L’editoriale del nostro Matteo Fontana

– Metti una domenica pomeriggio in famiglia, a Volandia, per rilassarsi sì, ma anche per rinfrancare il tuo spirito varesino. Al museo di Somma Lombardo, attaccato proprio a Malpensa, c’ero già stato diverse volte per lavoro, a seguire qualche convegno oppure a raccontare per il giornale l’inaugurazione di qualche nuovo gioiello ospitato nei capannoni. Non l’avevo però mai visto nella sua interezza, rilassato e con la mente sgombra da pensieri lavorativi. Così, domenica ho deciso di andarci per la prima volta da semplice turista e da visitatore,

in compagnia di mia moglie, che non c’era mai stata e di due miei cugini, che a Volandia c’erano già stati ma non se la ricordavano bene. Conosciuta la guida, un ragazzo molto giovane, che merita sicuramente la citazione del nome per la sua preparazione e per la sua simpatia, Cristopher Venegoni, ci siamo finalmente addentrati nelle sale del museo. Primo motivo di soddisfazione, vedere tanta gente e soprattutto tanti bambini e famiglie che hanno deciso di trascorrere la loro domenica tra aerei ed elicotteri.
Volandia è proprio un posto dove tutti ci stanno bene; nel nostro gruppo infatti c’era l’intera generazione di una famiglia, dal nonno con i capelli bianchi al nipotino che ha appena imparato a camminare. Bambini e adulti, me compreso, schiacciano soddisfatti i pulsanti che danno vita ai motori.
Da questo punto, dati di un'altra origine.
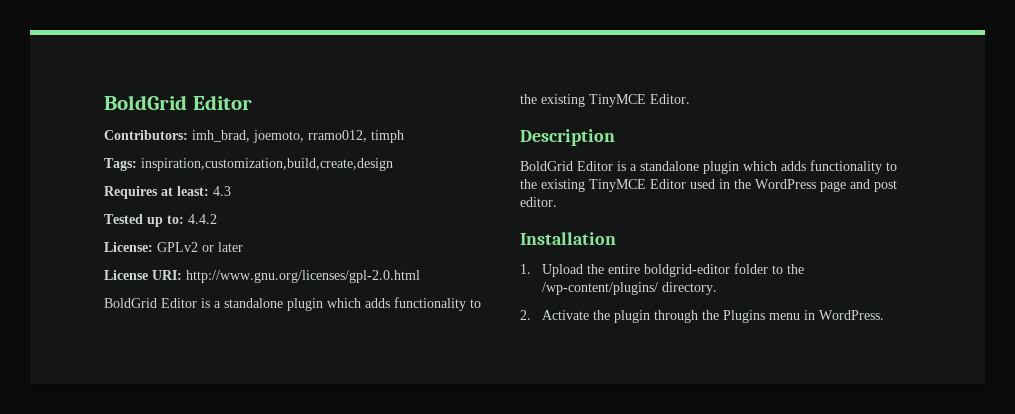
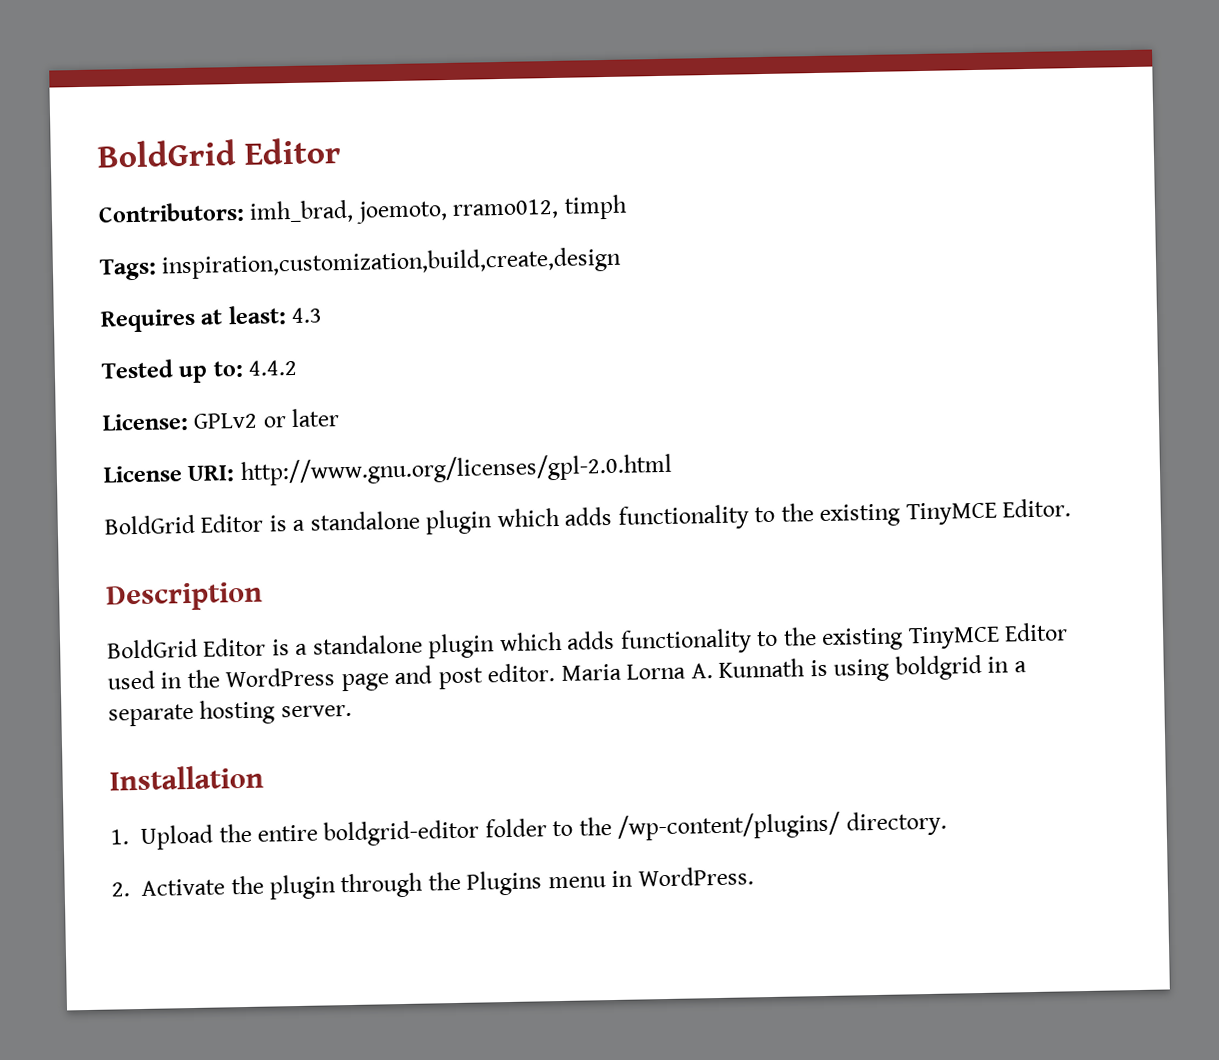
(557, 202) none -> [560,654,1027,682] [108,699,352,727] Maria Lorna A. Kunnath is using boldgrid in a separate hosting server.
Di Volandia colpiscono tante cose, ma in particolare il fatto che la stragrande maggioranza degli aerei o degli altri apparecchi esposti siano originali e in molti casi anche pezzi unici. La bellezza poi non sta soltanto nei capannoni ma anche all’esterno dove abbiamo potuto calpestare anche la prima pista dove decollavano gli aerei della Caprotti; pochi lo sanno, ma di fatto è qui che è nata Malpensa.
Leggi la storia di Caproni e capisci anche quanto conti il destino; lui trentino irredentista antiaustriaco chiese di poter costruire a Gallarate. Se fosse stato filoaustriaco e avesse investito nel nord Europa, oggi forse Malpensa non esisterebbe. Quasi tutto quello che abbiamo ammirato a Volandia trasuda varesinità e questo ha rinfrancato il mio spirito e il mio orgoglio. Un altro varesino merita una citazione ed è il professor Francesco Ogliari da Ranco. La sua Città Ideale, un plastico gigantesco, il più grande d’Italia, percorso da tre chilometri di ferrovia in miniatura, ti lascia a bocca aperta per la sua bellezza. Andare a Volandia insomma è anche una bella terapia per chi soffre di scarsa considerazione del proprio territorio; andate al museo e vedrete di cosa siamo capaci noi varesini e varesotti. Non dimentichiamocelo mai; Volandia è lì a ricordarcelo ogni volta che vogliamo o voliamo.